** Opening Information provided block **
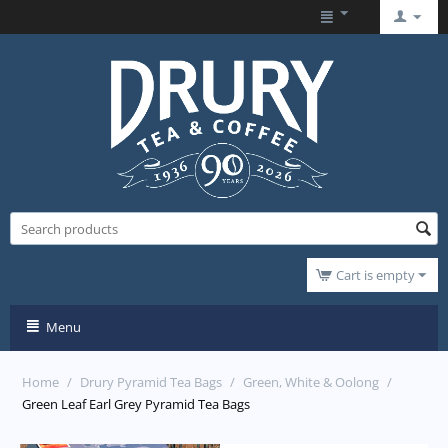
Cart is empty
Menu
Home
/
Drury Pyramid Tea Bags
/
Green, White & Oolong
/
Green Leaf Earl Grey Pyramid Tea Bags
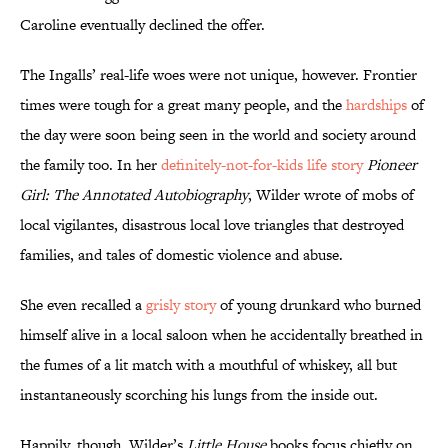
Caroline eventually declined the offer.
The Ingalls’ real-life woes were not unique, however. Frontier
times were tough for a great many people, and the
hardships
of
the day were soon being seen in the world and society around
the family too. In her
definitely-not-for-kids life story
Pioneer
Girl: The Annotated Autobiography
, Wilder wrote of mobs of
local vigilantes, disastrous local love triangles that destroyed
families, and tales of domestic violence and abuse.
She even recalled a
grisly story
of young drunkard who burned
himself alive in a local saloon when he accidentally breathed in
the fumes of a lit match with a mouthful of whiskey, all but
instantaneously scorching his lungs from the inside out.
Happily, though, Wilder’s
Little House
books focus chiefly on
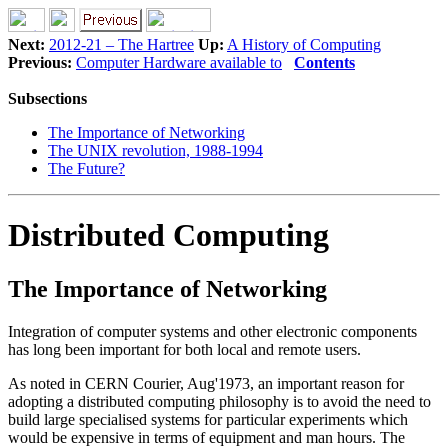
Next:
2012-21 – The Hartree
Up:
A History of Computing
Previous:
Computer Hardware available to
Contents
Subsections
The Importance of Networking
The UNIX revolution, 1988-1994
The Future?
Distributed Computing
The Importance of Networking
Integration of computer systems and other electronic components
has long been important for both local and remote users.
As noted in CERN Courier, Aug'1973, an important reason for
adopting a distributed computing philosophy is to avoid the need to
build large specialised systems for particular experiments which
would be expensive in terms of equipment and man hours. The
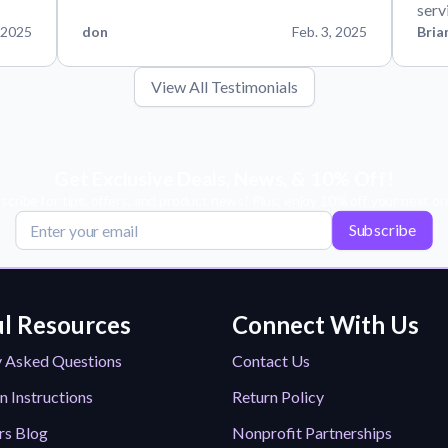
serv
 2025
don
Feb. 3, 2025
Bria
View All Testimonials
Get Exclusive Deals, News, & 10% Off!
scribe for tips, offers, and product news! Plus, enjoy 10% off your next or
Subscribe
l Resources
Connect With Us
y Asked Questions
Contact Us
n Instructions
Return Policy
rs Blog
Nonprofit Partnerships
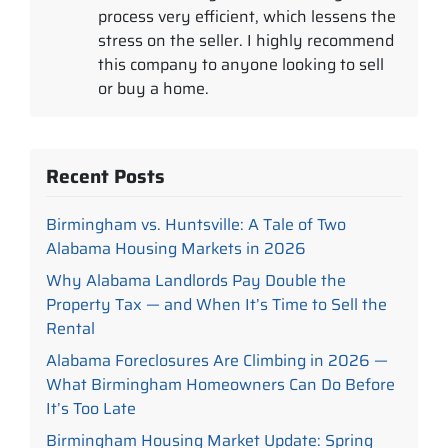
process very efficient, which lessens the
stress on the seller. I highly recommend
this company to anyone looking to sell
or buy a home.
Recent Posts
Birmingham vs. Huntsville: A Tale of Two
Alabama Housing Markets in 2026
Why Alabama Landlords Pay Double the
Property Tax — and When It’s Time to Sell the
Rental
Alabama Foreclosures Are Climbing in 2026 —
What Birmingham Homeowners Can Do Before
It’s Too Late
Birmingham Housing Market Update: Spring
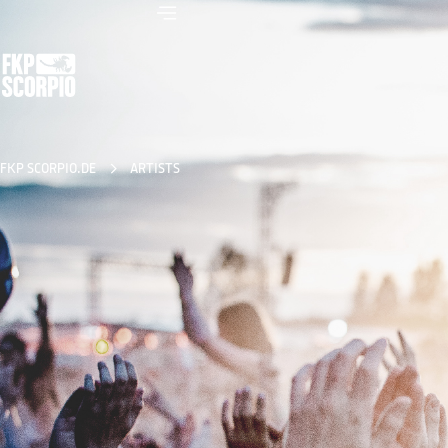
FKP SCORPIO.DE
ARTISTS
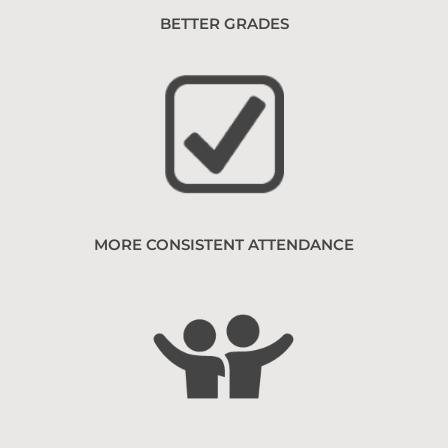
BETTER GRADES
MORE CONSISTENT ATTENDANCE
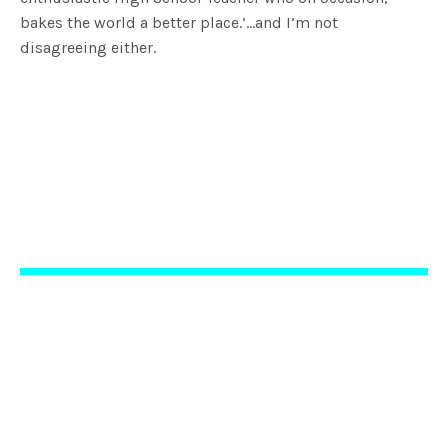
bakes the world a better place.’…and I’m not
disagreeing either.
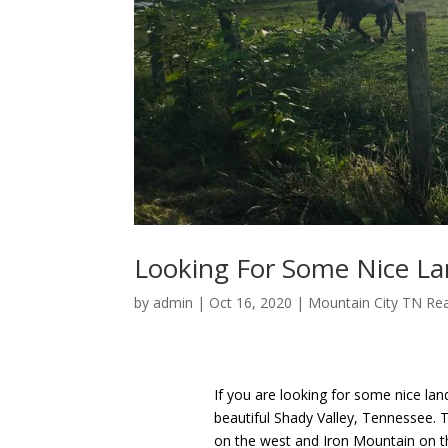
Looking For Some Nice La
by
admin
|
Oct 16, 2020
|
Mountain City TN Rea
If you are looking for some nice lan
beautiful Shady Valley, Tennessee. T
on the west and Iron Mountain on the 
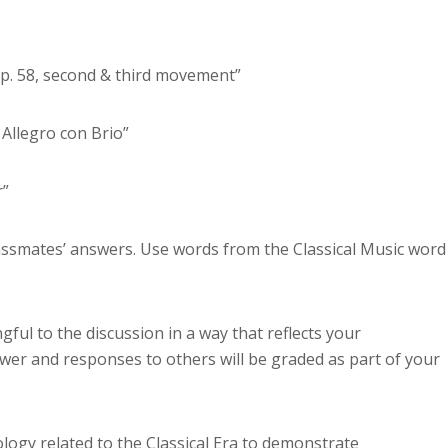
Op. 58, second & third movement”
Allegro con Brio”
r”
lassmates’ answers. Use words from the Classical Music word
ful to the discussion in a way that reflects your
wer and responses to others will be graded as part of your
nology related to the Classical Era to demonstrate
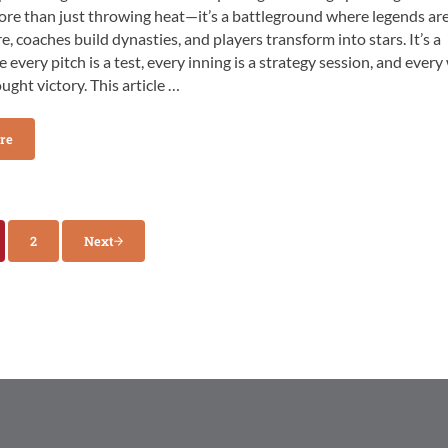
ore than just throwing heat—it’s a battleground where legends ar
e, coaches build dynasties, and players transform into stars. It’s a
 every pitch is a test, every inning is a strategy session, and every
ought victory. This article …
re
s & Tools for Success on the College Pitching Mound
2
Next
e
Page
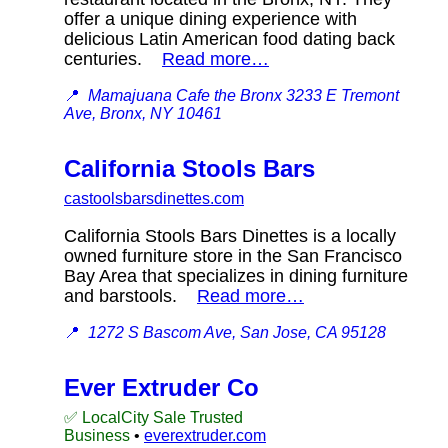
offer a unique dining experience with
delicious Latin American food dating back
centuries.
Read more…
📍
Mamajuana Cafe the Bronx 3233 E Tremont
Ave, Bronx, NY 10461
California Stools Bars
castoolsbarsdinettes.com
California Stools Bars Dinettes is a locally
owned furniture store in the San Francisco
Bay Area that specializes in dining furniture
and barstools.
Read more…
📍
1272 S Bascom Ave, San Jose, CA 95128
Ever Extruder Co
✅ LocalCity Sale Trusted
Business
•
everextruder.com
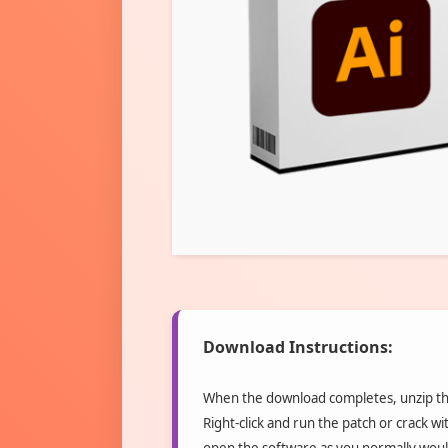
Download Instructions:
When the download completes, unzip the
Right-click and run the patch or crack wit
** Closing Information provided block **
## [Work to be completed]
Give the data above again, exactly, with every picture removed.

## [Response]
Cart is empty
Menu
Home
/
Drury Pyramid Tea Bags
/
Green, White & Oolong
/
Green Leaf Earl Grey Pyramid Tea Bags
Caroline eventually declined the offer.
The Ingalls’ real-life woes were not unique, however. Frontier
times were tough for a great many people, and the
hardships
of
the day were soon being seen in the world and society around
the family too. In her
definitely-not-for-kids life story
Pioneer
Girl: The Annotated Autobiography
, Wilder wrote of mobs of
local vigilantes, disastrous local love triangles that destroyed
families, and tales of domestic violence and abuse.
She even recalled a
grisly story
of young drunkard who burned
himself alive in a local saloon when he accidentally breathed in
the fumes of a lit match with a mouthful of whiskey, all but
instantaneously scorching his lungs from the inside out.
Happily, though, Wilder’s
Little House
books focus chiefly on
Next:
2012-21 – The Hartree
Up:
A History of Computing
Previous:
Computer Hardware available to
Contents
Subsections
The Importance of Networking
The UNIX revolution, 1988-1994
The Future?
Distributed Computing
The Importance of Networking
Integration of computer systems and other electronic components
has long been important for both local and remote users.
As noted in CERN Courier, Aug'1973, an important reason for
adopting a distributed computing philosophy is to avoid the need to
build large specialised systems for particular experiments which
would be expensive in terms of equipment and man hours. The
serv
 2025
don
Feb. 3, 2025
Bria
View All Testimonials
Get Exclusive Deals, News, & 10% Off!
scribe for tips, offers, and product news! Plus, enjoy 10% off your next or
Subscribe
l Resources
Connect With Us
y Asked Questions
Contact Us
n Instructions
Return Policy
rs Blog
Nonprofit Partnerships
process very efficient, which lessens the
stress on the seller. I highly recommend
this company to anyone looking to sell
or buy a home.
Recent Posts
Birmingham vs. Huntsville: A Tale of Two
Alabama Housing Markets in 2026
Why Alabama Landlords Pay Double the
Property Tax — and When It’s Time to Sell the
Rental
Alabama Foreclosures Are Climbing in 2026 —
What Birmingham Homeowners Can Do Before
It’s Too Late
Birmingham Housing Market Update: Spring
FKP SCORPIO.DE
ARTISTS
BETTER GRADES
MORE CONSISTENT ATTENDANCE
bakes the world a better place.’…and I’m not
disagreeing either.
Looking For Some Nice La
by
admin
|
Oct 16, 2020
|
Mountain City TN Rea
If you are looking for some nice lan
beautiful Shady Valley, Tennessee. T
on the west and Iron Mountain on the 
Op. 58, second & third movement”
Allegro con Brio”
r”
lassmates’ answers. Use words from the Classical Music word
ful to the discussion in a way that reflects your
wer and responses to others will be graded as part of your
nology related to the Classical Era to demonstrate
ore than just throwing heat—it’s a battleground where legends ar
e, coaches build dynasties, and players transform into stars. It’s a
 every pitch is a test, every inning is a strategy session, and every
ought victory. This article …
re
s & Tools for Success on the College Pitching Mound
2
Next
e
Page
offer a unique dining experience with
delicious Latin American food dating back
centuries.
Read more…
📍
Mamajuana Cafe the Bronx 3233 E Tremont
Ave, Bronx, NY 10461
California Stools Bars
castoolsbarsdinettes.com
California Stools Bars Dinettes is a locally
owned furniture store in the San Francisco
Bay Area that specializes in dining furniture
and barstools.
Read more…
📍
1272 S Bascom Ave, San Jose, CA 95128
Ever Extruder Co
✅ LocalCity Sale Trusted
Business
•
everextruder.com
Download Instructions:
When the download completes, unzip the
Right-click and run the patch or crack wit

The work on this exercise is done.